Het gedeelte van Hindeloopen dat in de zee is verdwenen. Brokstukken in het water. 
Een stad die dorp werd. Een kustplaats zonder zilte lucht en zeevaarders zonder haven. 

ZIEL VAN DE SEA

Ik wil de zee terugbrengen. De sea. Ik besef des te meer de invloed van de Zuiderzee en de teloorgang en verloedering van deze havensteden na de afsluitdijk. 
Tijdens de franse tijd waren de Hylpers geen zeevaarders meer. En na de bouw van de afsluitdijk waren het niet eens meer vissers.

Op het eerste punt, intusschen, was de nood dreigenst; men wendde wel alles aan, om door aangebragte zeilen en steenen te stoppen en te keeren; doch was onbestand tegen het geweld der zee, en moest eindelijk het vallen des waters lijdelijk afwachten. Deze uren waren bang. Men liep radeloos door elkander, pakte, sleepte en vlugte, moeders met hare zuigelingen op den arm, onder het dof gebrom van noodklokken en het gillen eener arme weduw, wier zoon, pas uit Rusland teruggekeerd en aan de schipbreuk ontsnapt, bij zijne al te stoute pogingen, tot behoud der stad, reeds het slagtoffer was geworden - met nog twee anderen, door de zee zijnde weggeslagen, en, terwijl deze ontkwamen, verpletterd of gesmoord.

(Johannes Coenraad Beijer, 'Gedenkboek waternoodramp')

WATERSNOODRAMP 1825

Hindeloopen:  

3 februari in de avond: De golven die over de dijken stroomden, sloegen aan de west-, noord- en oostzijde van de stad over de straten. Al in het begin van de storm spoelden er gaten in de straten en in de dijk, men kon gelukkig dit zoveel mogelijk snel herstellen met man en macht. De noodklokken kondigden het gevaar aan en wekten op tot hulp.

De stormvloed op 4 februari was 2 el en 60 duimen boven vol zee .3 palmen   hoger dan de stormvloed van 1776. Er kwamen in de dijk en in straten scheuren van soms wel tot 15 palmen diep   Van 3 kanten drongen en joegen de schuimende golven tegen de zwakke gebouwen aan. Palen, grote keien, vaten en planken werden door de golfslag tegen de huizen en stallen geslagen. Sommige gebouwen waren reeds daardoor half weggeslagen. Mensen raakten op de vlucht met goederen en huisraad. Daarbij kwam ook nog het akelig bericht uit de polder Workumer Nieuwland met een dijkdoorbraak en een overstroming
De al vervallen zeeweringen rondom de stad hadden het zwaar te verduren. Het onderhoud van de zeewering was al jarenlang, vooral tijdens de Franse Tijd (1795-1814) is het zwaar verwaarloosd.

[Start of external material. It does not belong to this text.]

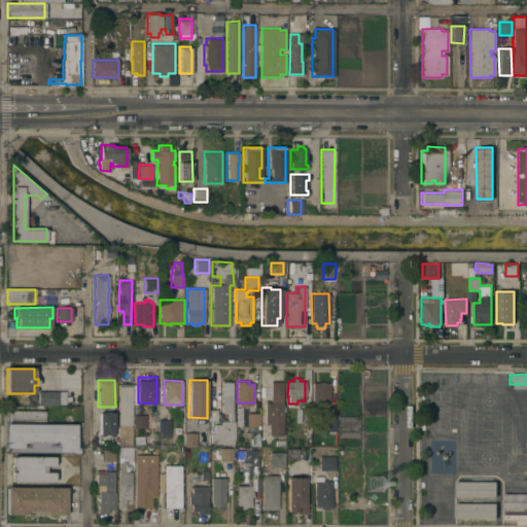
[(283,394),(282,394),(282,402),(283,402),(283,407),(284,407),(284,412),(283,412),(283,435),(269,435),(269,424),(265,424),(265,402),(266,402),(266,400),(268,400),(268,402),(272,402),(272,394),(271,394),(271,382),(283,381),(283,394)]
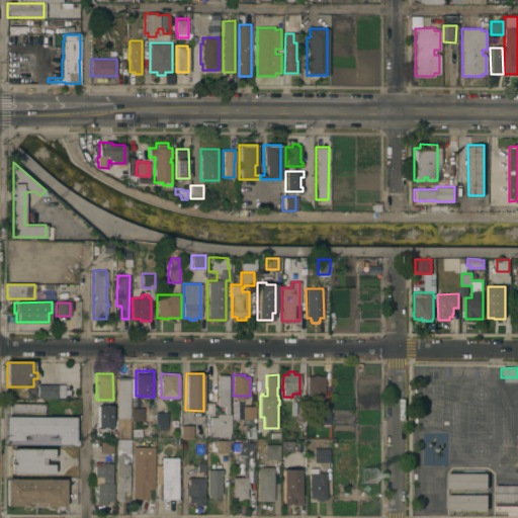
[(308,397),(308,375),(314,375),(314,374),(318,374),(318,375),(324,375),(324,382),(326,382),(326,385),(324,385),(324,397),(308,397)]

De hoge zee sloeg met woedende kracht op de haven en het paalwerk, als ook tussen de sluis en het havenhuis door op de herberg de Zwaan. Hierdoor ontstond een geweldige inkolking en verzakking in de straat, met gevaar voor belendende huizen. Het havenhuis was uit elkaar geslagen en de dreiging van een mogelijke doorbraak was aanstaande. Met man en macht werden balken, zeilen met het puin van 2 afgebroken huizen een grote bres gemaakt en werd het gevaar voor een doorbraak verminderd.

Ook ten noorden moest met man en macht aan het werk met de ingekolkte straten en een deels weggeslagen kruinen van de dijk om erger te voorkomen. Zelfs een stuk weggeslagen kruin van de dijk kon mooi op tijd worden gerepareerd om erger te voorkomen. Na de storm zag men dat het paalwerk van de haven was vernield, de dijkskruin en de beschoeiingen waren eveneens grotendeels weggeslagen. Na de storm zag men dat paalwerk van het havenhoofd was vernield, dijkskruin en beschoeiingen waren weggeslagen. Kleine vaartuigen waren over de palen geworpen, maar het beurtschip van     De Vreeze wat tijdens de storm in de haven lag, was onbeschadigd gebleven.